Unless you lead a life of leisure, you will need to carve out time to do this. That’s also the point of Nano: to demonstrate that yes, you do have time to write. You can do it in bursts of a few minutes at a time throughout the day, or set aside a block of time when everyone in your life knows not to interrupt you unless death is on the line, and maybe not even then.
What you won’t be able to do is to stare at your screen and wait for inspiration to arrive like the Blue Fairy. Nor will you be able to critique or tweak or otherwise freak out as to the merit of your writing, not if you want to hit your word count goal. But here’s the thing: until you try it, you won’t believe how fast you can crank out those words. I’ve tested myself on this many times, and when I’m brainstorming or free writing or exploring an idea, I can bang out over 1,000 words inside of twenty minutes. They might not be worthy of a Hemingway, but as Papa himself famously said, everyone’s first draft is <bleep>.
Lots of us who aspire to write are hindered by our perfectionism, by that pointy-
headed inner critic who just won’t shut up while we’re trying to give form to our ideas. Writing at a breathless pace may not silence your critic entirely, but it will relegate its nagging voice to a background hum.
The whole Nano concept is to empower writers — or those who have always wanted to write a book, and meant to write a book, but just haven’t found a way to make it happen, because let’s face it, writing a book is a monumental undertaking and one that can stop you in your tracks the moment you finally sit down to a blank screen on your laptop — by proving that it can in fact be done.
To participate along with the over 400,000 people each year all over the globe
who do, you sign up at the Nano website (they make it easy) and “claim” your novel. Give it a title. Write a sentence or two to describe it. Don’t overthink this step; the point is simply to give your work some reality and to state your intention. You can call your novel “Bob,” if you want to, and describe it thus: “Bob: the Novel is about Bob, who is just an idea but desperately wants to grow up and become a book if only his author can find the time and chocolate to write him.” If you’ve never done it before, this step takes some courage, but it’s also a thrill, like signing up for your first marathon.
Or so I imagine. I’ve never signed myself up for a marathon myself, and remain serenely confident that I never will.

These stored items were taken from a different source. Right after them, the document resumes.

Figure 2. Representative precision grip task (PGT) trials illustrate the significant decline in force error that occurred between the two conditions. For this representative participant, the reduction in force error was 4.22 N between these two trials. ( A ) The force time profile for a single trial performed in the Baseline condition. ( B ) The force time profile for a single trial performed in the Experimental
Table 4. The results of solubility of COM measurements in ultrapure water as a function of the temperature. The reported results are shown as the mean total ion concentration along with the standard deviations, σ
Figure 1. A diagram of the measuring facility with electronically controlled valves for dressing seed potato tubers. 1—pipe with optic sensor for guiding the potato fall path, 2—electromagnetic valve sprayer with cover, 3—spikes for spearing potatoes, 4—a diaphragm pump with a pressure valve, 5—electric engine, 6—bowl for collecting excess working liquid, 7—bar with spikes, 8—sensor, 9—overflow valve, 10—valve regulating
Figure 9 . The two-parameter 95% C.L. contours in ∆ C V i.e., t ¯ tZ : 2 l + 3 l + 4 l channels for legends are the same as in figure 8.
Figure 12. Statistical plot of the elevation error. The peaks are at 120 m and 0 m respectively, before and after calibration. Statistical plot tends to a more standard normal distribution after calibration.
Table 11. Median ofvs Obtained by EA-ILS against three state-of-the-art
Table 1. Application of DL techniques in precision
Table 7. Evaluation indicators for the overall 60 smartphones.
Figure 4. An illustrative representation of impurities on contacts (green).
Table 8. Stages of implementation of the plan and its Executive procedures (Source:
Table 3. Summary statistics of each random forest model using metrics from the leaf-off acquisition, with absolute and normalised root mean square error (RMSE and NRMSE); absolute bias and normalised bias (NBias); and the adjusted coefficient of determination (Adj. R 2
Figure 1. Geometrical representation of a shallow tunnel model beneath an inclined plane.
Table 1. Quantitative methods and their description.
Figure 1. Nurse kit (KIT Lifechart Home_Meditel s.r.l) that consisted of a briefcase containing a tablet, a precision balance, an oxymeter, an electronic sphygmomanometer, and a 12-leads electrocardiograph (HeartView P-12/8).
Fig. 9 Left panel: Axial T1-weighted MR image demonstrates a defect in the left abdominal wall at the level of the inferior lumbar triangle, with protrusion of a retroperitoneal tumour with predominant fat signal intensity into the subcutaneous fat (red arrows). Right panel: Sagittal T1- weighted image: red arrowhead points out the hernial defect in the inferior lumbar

But you catch my drift. Taking on a vast and self-imposed challenge like writing a novel is fraught with the potential for failure if you’re lacking two things: encouragement and accountability. For professionals, that usually boils down to a royalty check and a deadline. For Nano writers, that means tracking daily word counts on a nifty personal goal tracker, earning virtual achievement badges as you go. Before I did my first Nano, that sounded to me like a big so-what, until I got underway and found out I would practically wear my fingers down to the knuckle to earn that next badge. It’s ridiculously reinforcing, and if that makes me a pigeon in a Skinner box, then I’m a pigeon with two complete novels and a short story collection under my belt, all begun as Nano projects.
This year, I had an idea that excited me but no outline or structure or even a plot. For me working without a structure is like tap dancing on a high wire without a net. But I was out of dithering time, so on November 1, into the virtual literary wilderness I hiked with no map in hand. And, surprise, I discovered story lines and characters and conflicts emerging onto the page, apparently proceeding from my brain. Who knew all that was rattling around up there?
It’s days before the deadline, but I’ve got my 50,000 words down and then
some. I’ve copied and pasted the whole enchilada into the Nano word count confirmation screen and claimed my win. No, nobody is going to read my rough draft; the website just checks the count to keep everything honest.
What I now have at the end of the month is not a novel. It’s a big, raw, steaming pile of raw material in need of shaping into something presentable. But it exists, and on October 31 it did not. That’s something right there.
So, happy long-form writing or long-distance running or whatever stretches you toward your dreams. Go for it.